One year on: A Look into the impact of the Raising the Bar reforms on trade mark oppositions in Aust
First published: Euromoney’s Trade Mark Expert Guide, 17 June, 2014
Over one year has passed since the Intellectual Property Laws Amendment (Raising the Bar) Act 2012 (“RTB”) came into force on 15 April 2013. The RTB significantly changed trade mark opposition case management and procedures in Australia. This article examines the impact that the RTB changes have had in the first year of operation.
Summary of Key Raising the Bar Changes
The RTB reforms were intended to improve the efficiency of trade mark oppositions in Australia.
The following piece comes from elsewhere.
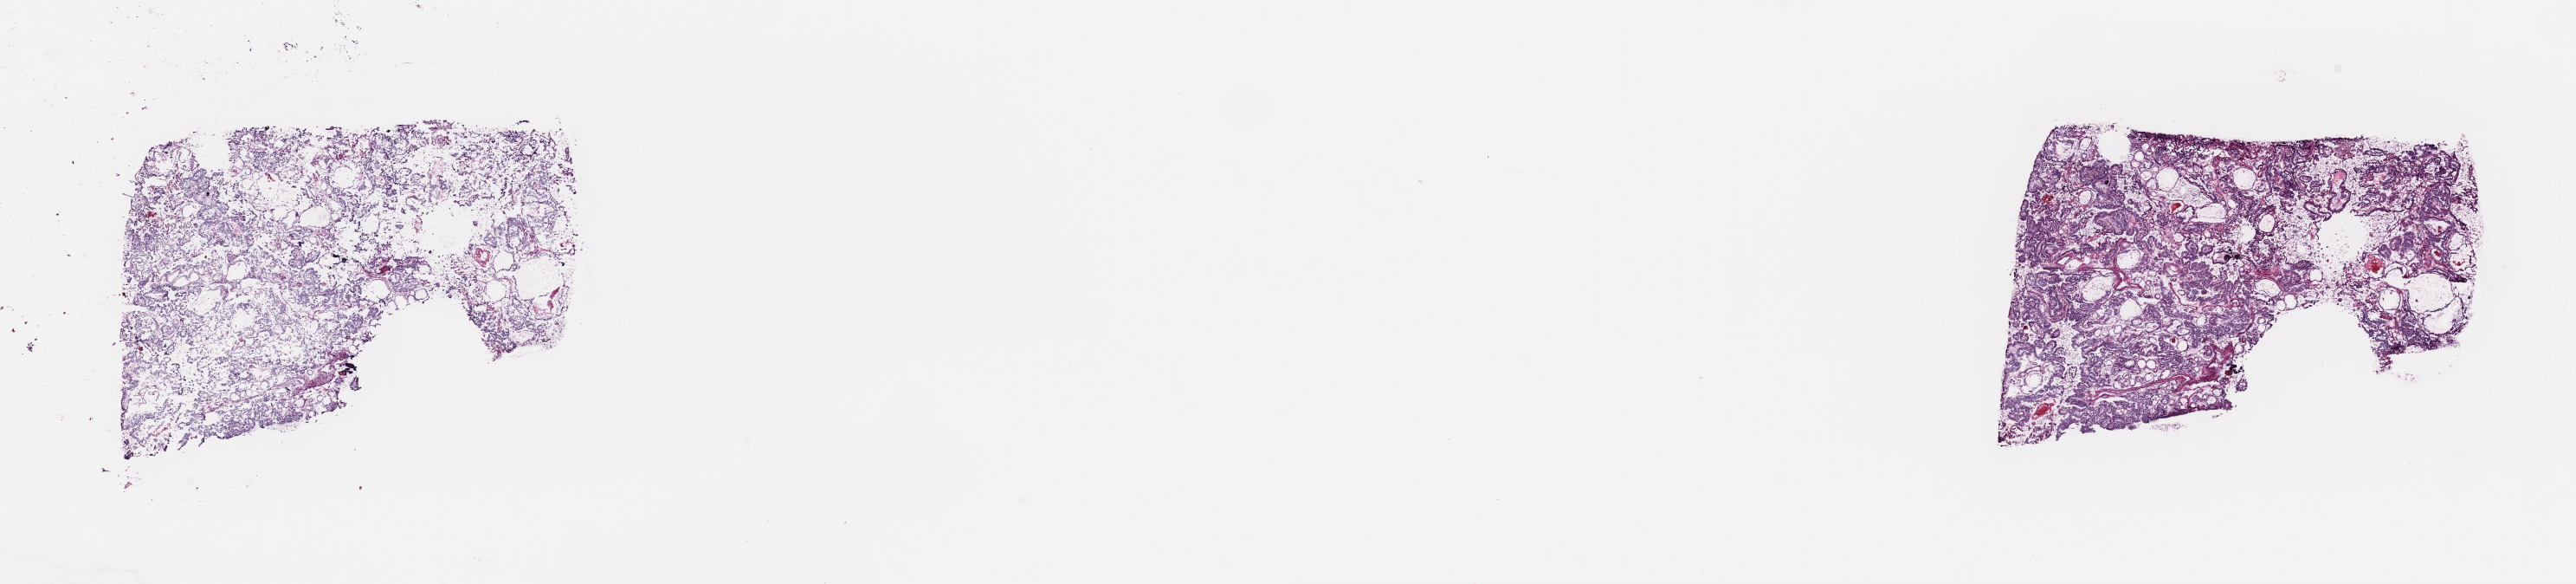
Digitized Hematoxylin and eosin (H&E) stained tissue section (whole slide) — a low-resolution overview of the entire scanned area, about 23.5 x 5.3 mm, frozen section from the top of the tissue portion, sample: primary tumour, thyroid. Female, age 62 years at initial diagnosis.
Pathologic diagnosis: Papillary adenocarcinoma, NOS (thyroid gland).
Key changes were:
- the reduction of the opposition period from 3 months to 2 months;
- opponents must file a “Notice of Intention to Oppose” followed by a “Statement of Grounds and Particulars” (“SGP”) stating the grounds and particulars upon which it intends to rely;
- it is no longer possible to seek an extension of time to file the Notice of Intention to Oppose or evidence on the ground that the parties are negotiating or on the basis that further time is required for investigations;
- two 6 month cooling off periods may be requested after the SGP has been filed, but only with the consent of both parties; and
- formal provisions allowing for filing Further evidence after the normal evidentary stages, have been removed.
Impact of RTB to date
The following table provides a comparison of the number of opposition requests made before and after the RTB reforms were introduced:
* Source: IP Australia
The data demonstrates that there has been a significant reduction in the number of requests for extensions of time to file the Notice of Opposition/Intention to Oppose but an increase in the filing of such Notices. This may be the result of no longer being able to obtain an extension of time to file the Notice of Intention to Oppose on the ground of research and negotiations and the shortened opposition period, which might encourage filing the Notice of Intention to Oppose to preserve an Opponent’s position while it decides whether it will pursue opposition.
Applications for extensions of time to file evidence have also reduced, which may be attributed to the increased difficulty in obtaining extensions. In order to be granted an extension of time to file evidence, the applicant must demonstrate that they have made all reasonable efforts to comply with filing requirements and that they have acted promptly and diligently at all times. The Trade Marks Office has to date interpreted this provision fairly strictly.
Unintended Consequences and Issues Yet to be Ironed Out
- Although there has been an increase in the number of parties seeking suspension/cooling-off since the RTB reforms came into effect, it is apparent that some parties, despite being actively engaged in negotiations, do not consent to cooling-off period for strategic reasons. Apart from the proper conduct of good faith negotiations, a party who does not have an upcoming evidentiary deadline has little incentive to agree to enter into a cooling-off period. This places extensive pressure on the other party to file evidence within the statutory period, as under the Regulations, the conduct of negotiations are specifically excluded as a factor supporting an extension of time to file evidence. Accordingly, if parties are negotiating but one party does not agree to a cooling off period, it is currently in the best interests of the other party to continue with evidence preparation notwithstanding the likelihood that the matter will settle.
This unintended consequence has been raised with IP Australia through the Institute of Patent and Trade Mark Attorneys (IPTA) and it is hoped that this loophole will be fixed in the near future.
- The limited grounds available to parties to seek an extension of time to file evidence also raises some concerns with regard to the inadvertent waiving of attorney-client privilege. In particular in order to be satisfied that a party has made all reasonable efforts to comply with filing requirements and has acted promptly and diligently at all times, the Office has in some cases required an extension of time applicant to provide a time line of events describing what steps the applicant has taken during the evidentiary period. In order to provide such a time line, a description of both the attorney’s and their client’s conduct will be relevant. Care must be taken to ensure that sufficient information is provided to satisfy the Office but not to the extent that attorney-client privilege is inadvertently waived. Once again this issue has been raised with IP Australia through IPTA in the hope that the Trade Marks Office will modify its practice.